**ACTIVITY A**
Turn the paragraph of the Reinhardt excerpt that begins "I didn't know that Reinhardt started out" into a short bulleted list that keeps its main facts.
**ACTIVITY B**
According to the Reinhardt excerpt, when and where was Reinhardt born?
**ACTIVITY C**
From the Reinhardt excerpt, reproduce the passage that begins at the words "I didn't know" and stops after "on the fretboard.", swapping "left hand" for "right hand".

**EXCERPTED TEXT**

_ _ _ _

The opportunity to read it in detail awaited its arrival from AAJ, however, so I didn't realize immediately what a good gift I had chosen. I learned, for instance, that Gypsy jazz is a vagabond music, born on the move of many mothers, and that, as such, it is a true musique métisse, a music of mixed blood, an amalgam of many musical traditions. Although I knew it stemmed from Romany violinists playing Eastern European laments and Tziganes music, I didn't recognize its Spanish, Moorish, Arabian, French, and North African roots. I didn't realize that the Manouche Gypsies, from whom Reinhardt descended, originated in India, where in the year 1001, an army of lower-caste individuals were drafted to fight Muslim invaders. The subsequent wars lasted three decades, after which the warriors migrated west to Byzantium, and from there through Egypt and North Africa to Spain and France, where they became known as Gitanos or, in French, Gitans. They were first reported in France in 1418, from whence some continued into Russia and Eastern Europe.
Reinhardt was born in a Gypsy caravan in the winter of 1910, and his parents wandered about Europe, playing music at town fairs and village flea markets. His father's name was Jean Eugene Weiss, although he used the alias "Jean-Baptiste Reinhard to hide from French military conscription. His mother, Laurence Reinhardt, was a dancer; her last name had been chosen by the clan sometime in the distant past. On his birth certificate, Reinhardt's Christian name was given as Jean, although few of his fellow Romany knew him as such. "Django," a unique, even eccentric name, was a first-person verb meaning "I awake in Romany, a strong statement that radiated hope, power, and a sense of destiny. He was always very proud of his name.
I didn't know that Reinhardt started out playing the violin, before taking up the banjo and guitar. I knew that he had suffered a serious accident, but I didn't realize that he was 17 years old when his caravan was set ablaze by a dropped candle. He was horribly burned; doctors thought they might have to amputate his left leg. His left hand was nearly completely destroyed by the flames; his ring and little fingers were inflexible claws, and nerves and tendons in his hand were withered and difficult to control. He obviously had to learn to play the guitar and banjo all over again, using only his thumb, index and middle fingers on the frets, while forming new chords and arpeggios vertically rather than horizontally on the fretboard.
Reinhardt's story is all here: his convalescence, during which his young wife left him with their first-born son l'Ourson ("bear cub ), which soon became simply Lousson; his meeting, in the summer of 1934, with a fellow musician whose association would forever alter his life, the violinist Stephane Grappelli; their formation of Le Quintette Du Hot Club De France; his subsequent ascent to the pinnacle of the golden age of swing, despite the fact that jazz was outlawed in Nazi-occupied France; his big band; his less than stellar visit to the U.S.; and more.
But don't take my word for it; if this glimpse into one of the most important and fascinating chapters in jazz history has piqued your interest, you'll want to sample this readable, wonderfully-illustrated text for yourself.

_ _ _ _

Dataset entries:
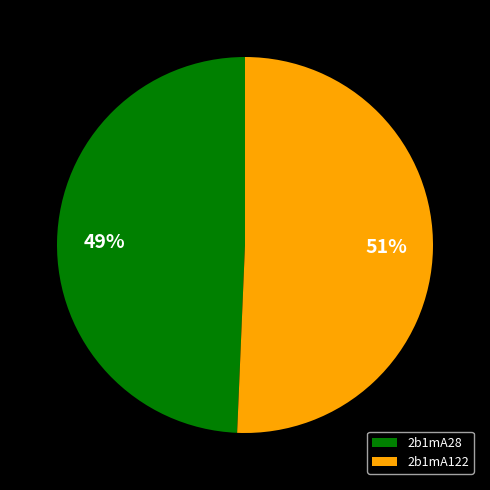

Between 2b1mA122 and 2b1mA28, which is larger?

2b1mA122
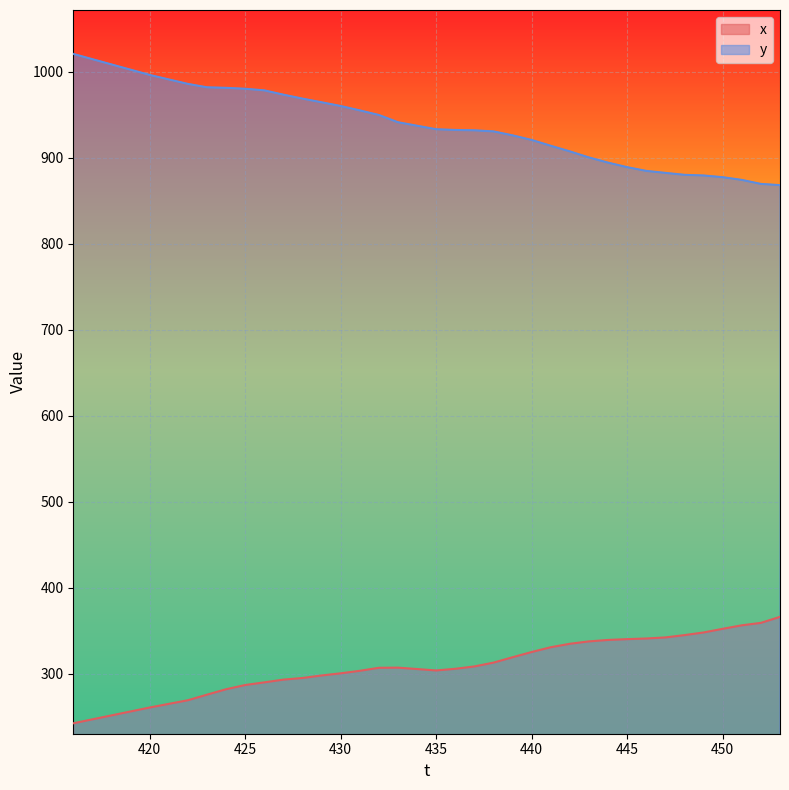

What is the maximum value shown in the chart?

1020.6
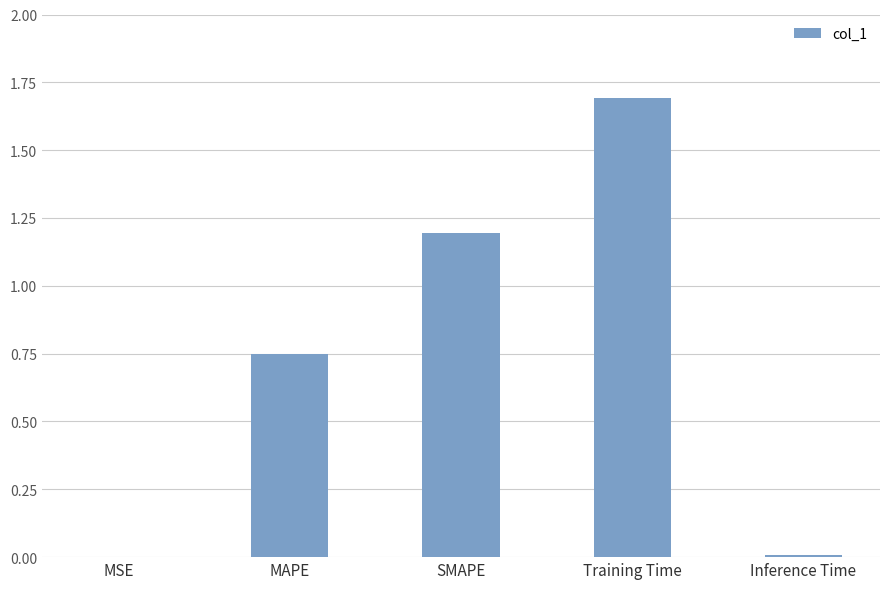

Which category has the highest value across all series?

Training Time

_ _ _ _

**RESPONSE A**
- Reinhardt played violin first, then took up banjo and guitar.
- At 17, he was badly burned when a dropped candle set his caravan ablaze, and doctors thought they might have to amputate his left leg.
- The fire nearly destroyed his left hand. His ring and little fingers became inflexible claws, and its nerves and tendons were withered and hard to control.
- He relearned guitar and banjo using only his thumb, index and middle fingers on the frets. He formed new chords and arpeggios vertically rather than horizontally on the fretboard.

**RESPONSE B**
He was born in a Gypsy caravan in the winter of 1910.

**RESPONSE C**
I didn't know that Reinhardt started out playing the violin, before taking up the banjo and guitar. I knew that he had suffered a serious accident, but I didn't realize that he was 17 years old when his caravan was set ablaze by a dropped candle. He was horribly burned; doctors thought they might have to amputate his left leg. His right hand was nearly completely destroyed by the flames; his ring and little fingers were inflexible claws, and nerves and tendons in his hand were withered and difficult to control. He obviously had to learn to play the guitar and banjo all over again, using only his thumb, index and middle fingers on the frets, while forming new chords and arpeggios vertically rather than horizontally on the fretboard.